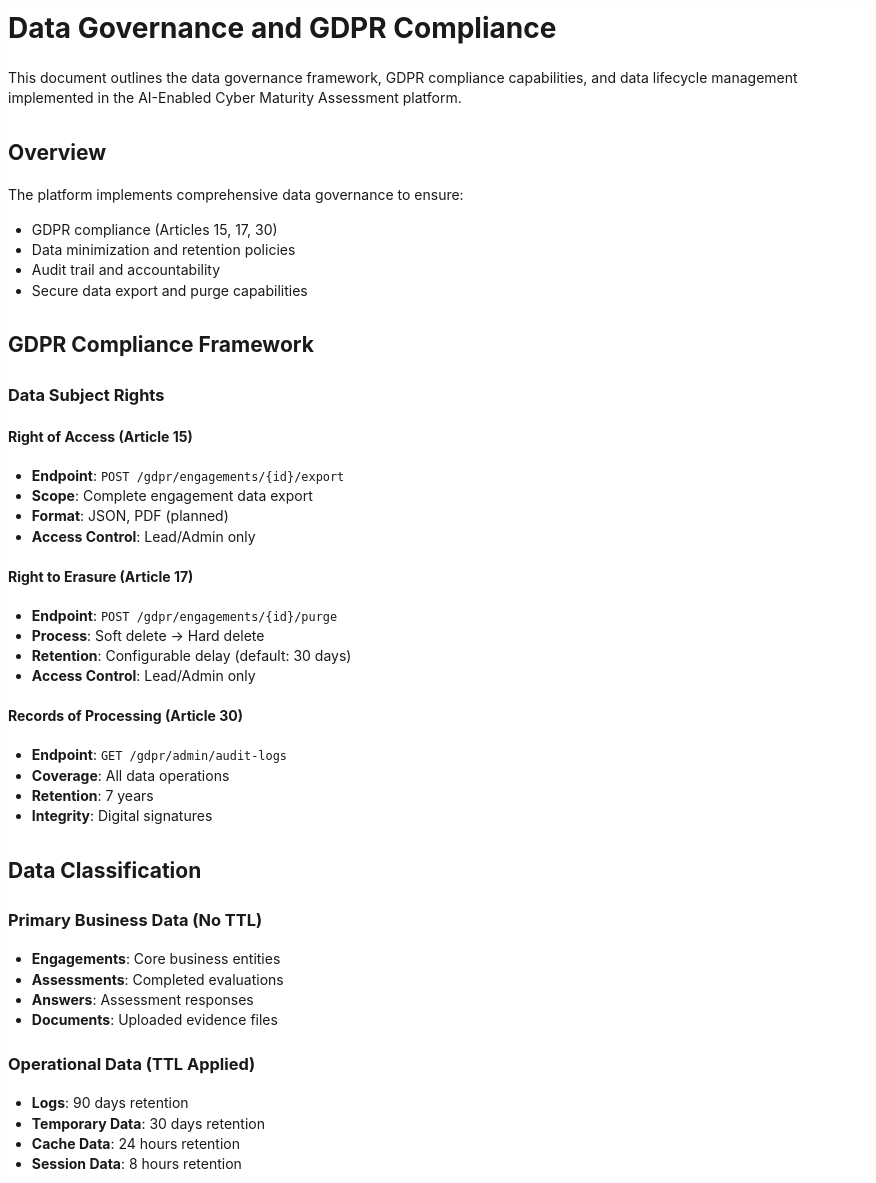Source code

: # Data Governance and GDPR Compliance

This document outlines the data governance framework, GDPR compliance capabilities, and data lifecycle management implemented in the AI-Enabled Cyber Maturity Assessment platform.

## Overview

The platform implements comprehensive data governance to ensure:
- GDPR compliance (Articles 15, 17, 30)
- Data minimization and retention policies
- Audit trail and accountability
- Secure data export and purge capabilities

## GDPR Compliance Framework

### Data Subject Rights

#### Right of Access (Article 15)
- **Endpoint**: `POST /gdpr/engagements/{id}/export`
- **Scope**: Complete engagement data export
- **Format**: JSON, PDF (planned)
- **Access Control**: Lead/Admin only

#### Right to Erasure (Article 17)  
- **Endpoint**: `POST /gdpr/engagements/{id}/purge`
- **Process**: Soft delete → Hard delete
- **Retention**: Configurable delay (default: 30 days)
- **Access Control**: Lead/Admin only

#### Records of Processing (Article 30)
- **Endpoint**: `GET /gdpr/admin/audit-logs`
- **Coverage**: All data operations
- **Retention**: 7 years
- **Integrity**: Digital signatures

## Data Classification

### Primary Business Data (No TTL)
- **Engagements**: Core business entities
- **Assessments**: Completed evaluations
- **Answers**: Assessment responses
- **Documents**: Uploaded evidence files

### Operational Data (TTL Applied)
- **Logs**: 90 days retention
- **Temporary Data**: 30 days retention
- **Cache Data**: 24 hours retention
- **Session Data**: 8 hours retention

• • • • •

Prompt:
Please collect every line from the data above that contains the string "purge", treating uppercase and lowercase as different.

Written response:
- Secure data export and purge capabilities
- **Endpoint**: `POST /gdpr/engagements/{id}/purge`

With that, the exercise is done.